Décalage

Noircis par la presse, blanchis par la justice… Comme Eric Woerth il y a quelques jours - dans un tout autre contexte - Dominique Strauss-Kahn et ses coaccusés ont été relaxés au terme d’une longue procédure, après avoir fait souvent les gros titres des journaux. Comme il est de bonne guerre, ils ont accusé les médias. Nous sommes «dans une société liberticide», a dit Eric Woerth ; la vie de DSK, a déclaré son avocat, «a été étalée sans aucun respect». L’opinion peut aussi s’interroger.

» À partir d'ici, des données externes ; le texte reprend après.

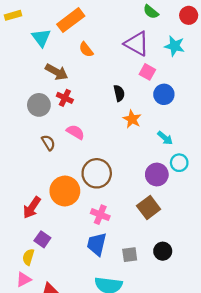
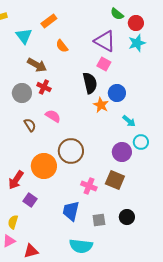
red circle: (189, 15) -> (136, 23), moved
orange rectangle: (71, 20) -> (49, 21), size x0.7
cyan star: (174, 46) -> (137, 43), turned -30
pink square: (147, 72) -> (104, 64), moved
black semicircle: (119, 93) -> (90, 83), size x1.5
blue circle: (164, 94) -> (117, 93), moved
brown square: (149, 208) -> (115, 180), turned -30
pink cross: (100, 215) -> (89, 186), moved
purple square: (42, 239) -> (30, 200), moved

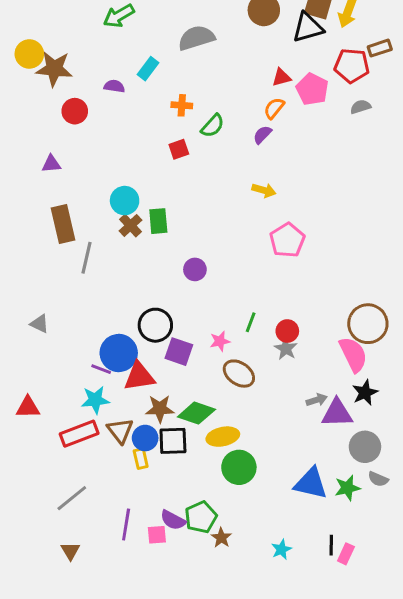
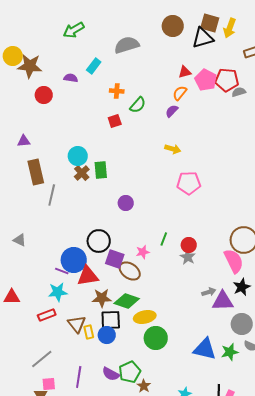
red pentagon: (352, 66) -> (227, 80), moved
purple triangle: (51, 164) -> (24, 141), moved
pink pentagon: (287, 240) -> (189, 183), turned 30
brown ellipse: (239, 374) -> (130, 271), moved
brown triangle: (120, 431) -> (77, 324), moved
red rectangle: (79, 434) -> (47, 315), size x0.7
blue circle: (145, 438) -> (107, 335), moved
pink square: (157, 535) -> (49, 384), moved

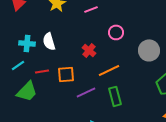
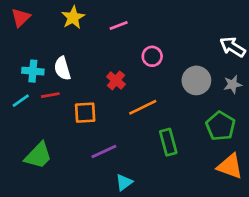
red line: (42, 71) -> (50, 95), moved
green trapezoid: (27, 91) -> (38, 156), moved
purple line: (86, 92) -> (104, 151), moved
green rectangle: (115, 96) -> (168, 142), moved

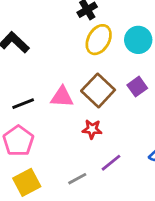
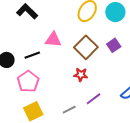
pink triangle: (62, 97) -> (53, 40), moved

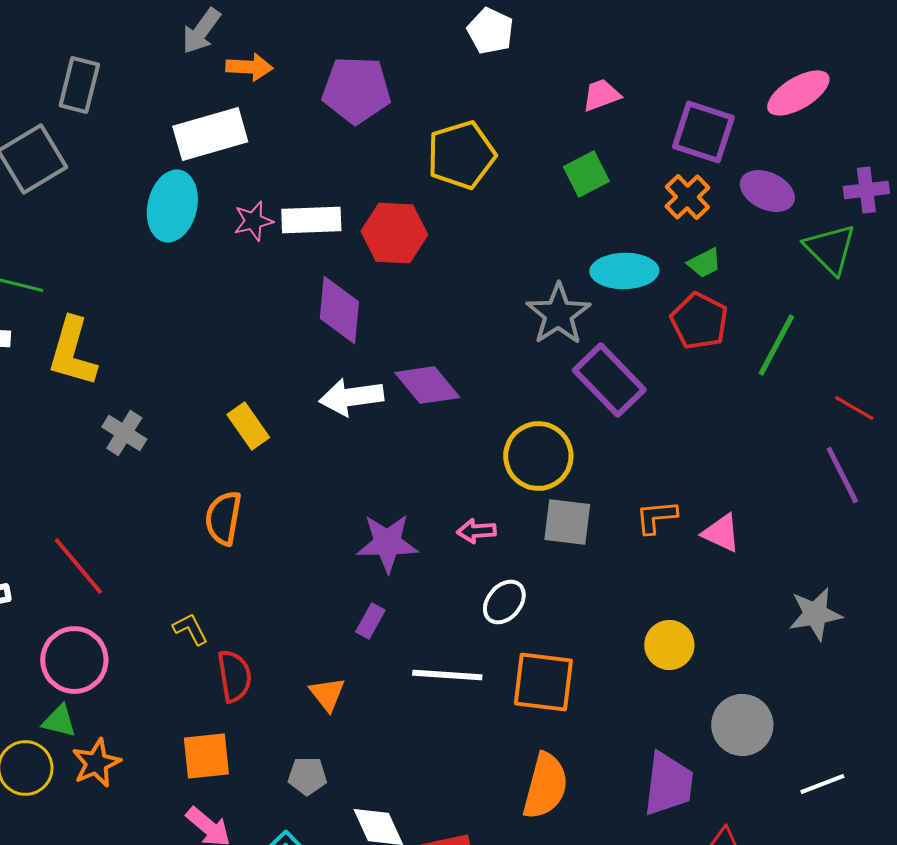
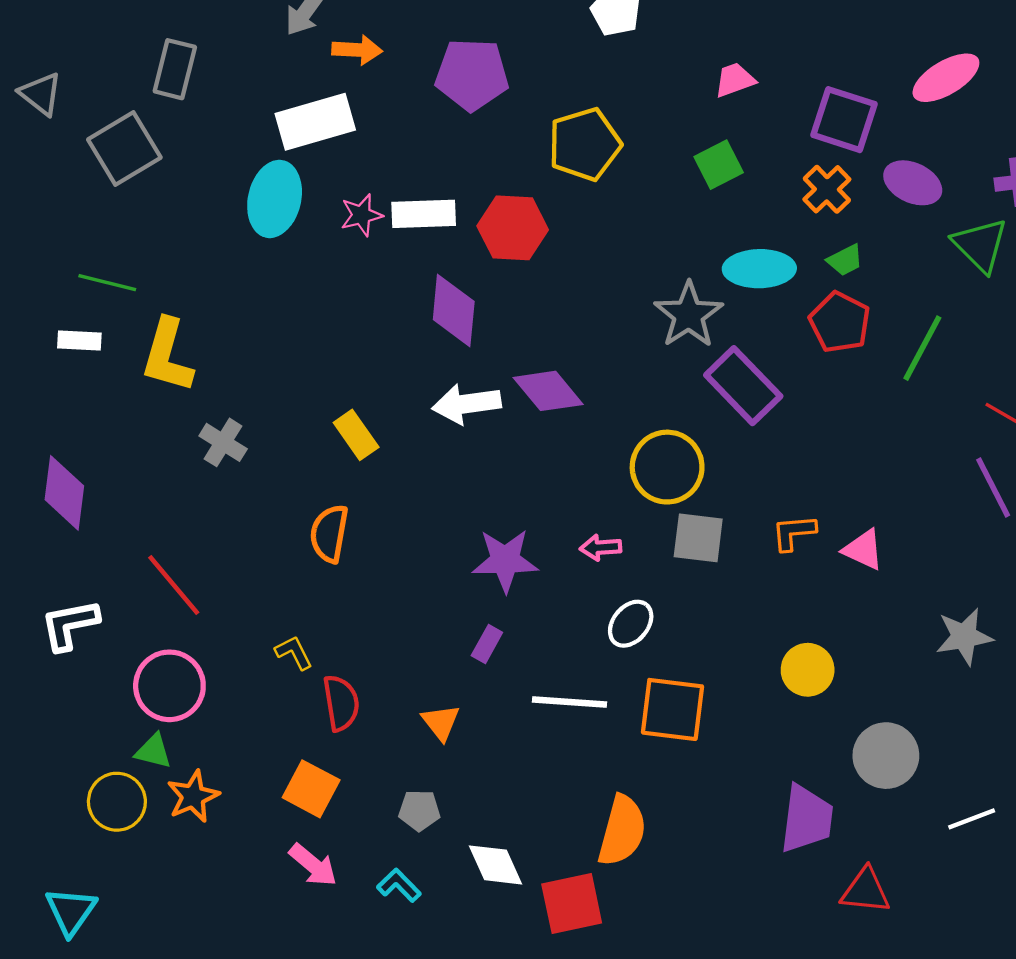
orange square: (206, 756) -> (311, 789), turned 34
orange semicircle: (545, 786) -> (622, 831), moved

Tout ça pour ça ? Pourquoi ce décalage entre les éléments à charge maintes fois diffusés et la relaxe finale ? Il faut donc s’expliquer. La presse peut d’abord rappeler que, dans les deux affaires, c’est la justice qui est l’initiatrice : sans enquête, sans mise en examen, sans renvoi devant le tribunal, point d’articles. Mais ce serait un peu facile : en diffusant les éléments à charge, les médias conduisent un procès avant le procès régulier, qui piétine le secret de l’instruction. Mais imaginons l’inverse. Imaginons que la presse s’abstienne de parler des affaires en cours alors que les soupçons ont une consistance. Que ne dirait-on pas ? Omerta, connivence avec les puissants, frilosité coupable ! Le public ne manquerait pas de fustiger «l’entre-soi des élites». Dans l’affaire DSK, les associations qui ont instruit le procès de la prostitution n’auraient pas manqué de rendre les journaux trop discrets complices de cette exploitation. En éclairant d’une lumière crue ces pratiques, la presse a permis à chacun de se faire une idée de ce commerce peu ragoûtant. Et comment taire les démêlés judiciaires - et les imprudences - de l’un des principaux candidats à la présidentielle ? Il y eut des excès, des dérapages ? Ils doivent être corrigés. Mais dans ces affaires, comme l’ont décidé in fine les tribunaux nationaux et européens, le silence serait pire que le fracas journalistique.